Friday, Mar. 22, 1963

La Coponna dello Zio Tom

"This is a story about good and bad niggers," said the English translation of the program notes supplied for tourists. It was a story about Zio Tom, Signor Legree and Piccola Eva. a story about slavery in harsh old Kentucky. The premiere production of Luigi Ferrari Tre-cate's Zio Tom (Uncle Tom) at the Rome Opera House celebrated the centenary of Lincoln's Emancipation Proclamation, but Rome found it a masterpiece of contemporary social realism. "Poveri negri!" (Poor Negroes), enthusiasts shouted from the balconies, and next morning the Rome press chimed in. "A great opera and a great story," said II Messaggero. "The fight for freedom belongs to eternity, and where could it be better fought than on the stage of the Rome Opera House?"

All through the '40s, Composer Ferrari Trecate had searched for a way to express his hatred of tyranny. But while he strained for inspiration, the Fascists fell in Italy and the Nazis fell in Germany and poor Ferrari Trecate was left back at the Parma Music Conservatory without a regime to hate. Then his problem was solved. "I wanted to bring a little offering to human liberty to the world." he recalls, "and I wanted to bring the problem of enslavement to the public eye. As soon as I read Uncle Tom's Cabin, the Christian thought of Harriet Beecher Stowe seduced my mind."

Working with an Italian libretto supplied by a former pupil, Ferrari Trecate had his three-act opera written within a year. But after one quiet 1953 performance in Parma, it lay forgotten until Rome decided to produce it again. Its minor-key Italianate melodies, skillfully woven into choral passages that hint of Negro spirituals, are warm and rich in legato beauty, completely devoid of any modernisms, reminiscent of Puccini. The first-night audience in Rome greeted it with 20 curtain calls, and Roman critics pronounced it good enough for the regular repertory.

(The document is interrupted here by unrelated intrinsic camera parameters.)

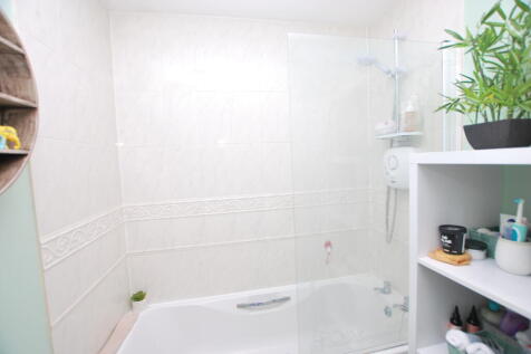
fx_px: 221
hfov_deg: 100.4
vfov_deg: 77.3
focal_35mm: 15
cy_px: 177
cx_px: 266
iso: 100
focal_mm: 10
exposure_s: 1/60
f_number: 4
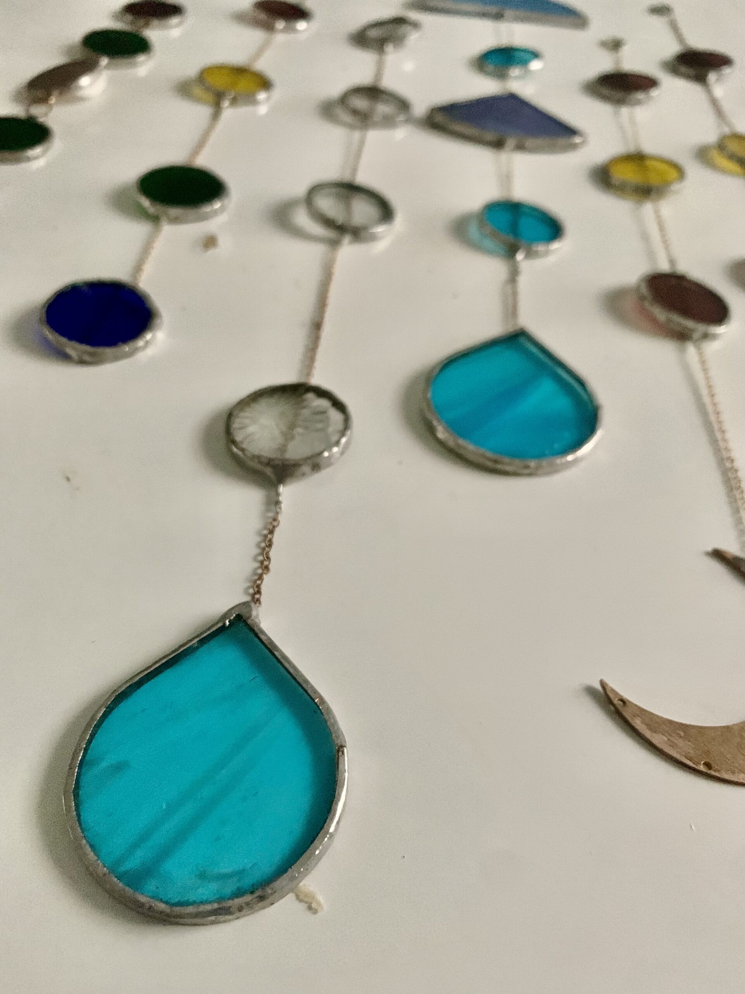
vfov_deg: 67.3
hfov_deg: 53.1
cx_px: 372
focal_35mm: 26
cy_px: 497
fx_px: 746
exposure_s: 1/29
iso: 800
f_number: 1.8
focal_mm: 4.25
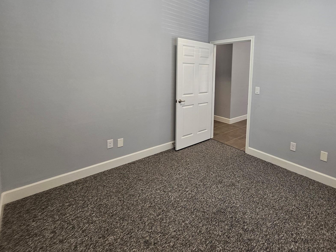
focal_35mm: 17
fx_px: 165
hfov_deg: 89.6
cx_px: 205
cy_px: 88
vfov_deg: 72.9
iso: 64
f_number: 2.2
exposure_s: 1/58.1
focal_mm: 2.2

But the program notes had their problems. The English translator, true to his Stowe, wrote "niggers" for "negri" (which means Negroes in Italian). "This is the usual meeting place of all the niggers," read the notes, thereby offending everybody. Most Americans are now aware that Negroes consider Uncle Tomism their most regressive trait, and it was surprising to see the long-suffering old quisling revived once again as liberty's champion.

Still, Ferrari Trecate's heart was clearly in the right place, and his opera had the antic appeal of an American tragedy written by an Italian who has never seen America. "My entire knowledge of American music is from the gramophone records I listen to in Parma," the 78-year-old professor explained. "I have been to America only in my dreams. I will be happy if my opera is performed again, but I must admit that my greatest ambition is to write music for the films of Walt Disney."